Stored data entries:
++++++++

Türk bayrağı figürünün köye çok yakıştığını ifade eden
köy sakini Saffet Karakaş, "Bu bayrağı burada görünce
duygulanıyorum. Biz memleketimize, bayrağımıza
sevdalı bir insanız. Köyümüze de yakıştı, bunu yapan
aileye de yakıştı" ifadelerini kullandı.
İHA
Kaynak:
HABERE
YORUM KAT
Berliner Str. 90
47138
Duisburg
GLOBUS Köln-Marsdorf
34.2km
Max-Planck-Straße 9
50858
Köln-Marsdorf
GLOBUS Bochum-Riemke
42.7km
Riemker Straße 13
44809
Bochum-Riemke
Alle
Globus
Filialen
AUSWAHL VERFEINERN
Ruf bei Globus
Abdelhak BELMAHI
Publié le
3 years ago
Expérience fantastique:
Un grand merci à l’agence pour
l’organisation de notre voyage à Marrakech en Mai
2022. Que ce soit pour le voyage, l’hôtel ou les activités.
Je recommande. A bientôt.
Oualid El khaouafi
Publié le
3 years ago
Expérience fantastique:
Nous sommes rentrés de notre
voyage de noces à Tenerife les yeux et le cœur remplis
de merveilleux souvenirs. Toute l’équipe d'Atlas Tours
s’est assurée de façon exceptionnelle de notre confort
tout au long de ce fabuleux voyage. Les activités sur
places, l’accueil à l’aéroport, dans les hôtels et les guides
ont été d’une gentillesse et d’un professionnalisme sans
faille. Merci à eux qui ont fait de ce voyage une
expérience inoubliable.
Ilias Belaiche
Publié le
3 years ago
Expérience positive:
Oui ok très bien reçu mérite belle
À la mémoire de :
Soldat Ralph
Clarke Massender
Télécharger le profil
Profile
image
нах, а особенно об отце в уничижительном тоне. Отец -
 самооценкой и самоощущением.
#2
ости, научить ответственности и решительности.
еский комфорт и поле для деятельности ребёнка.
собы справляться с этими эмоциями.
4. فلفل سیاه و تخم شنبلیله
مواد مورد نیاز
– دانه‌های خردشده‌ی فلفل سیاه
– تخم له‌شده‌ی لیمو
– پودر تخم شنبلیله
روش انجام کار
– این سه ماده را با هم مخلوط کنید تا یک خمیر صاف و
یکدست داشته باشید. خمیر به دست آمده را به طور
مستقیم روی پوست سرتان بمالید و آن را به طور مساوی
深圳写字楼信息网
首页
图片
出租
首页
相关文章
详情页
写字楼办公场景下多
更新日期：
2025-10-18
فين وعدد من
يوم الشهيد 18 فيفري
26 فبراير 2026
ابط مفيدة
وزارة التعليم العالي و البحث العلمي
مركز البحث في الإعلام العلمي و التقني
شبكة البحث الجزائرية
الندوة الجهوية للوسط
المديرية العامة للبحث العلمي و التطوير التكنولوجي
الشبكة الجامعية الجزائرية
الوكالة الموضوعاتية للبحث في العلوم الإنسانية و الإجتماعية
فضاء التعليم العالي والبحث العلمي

++++++++

▶ _TASK_:
In the records above, how many lines include "الجزائرية"? Reply only with the number.

▶ _ANSWER TO THE EXERCISE_:
2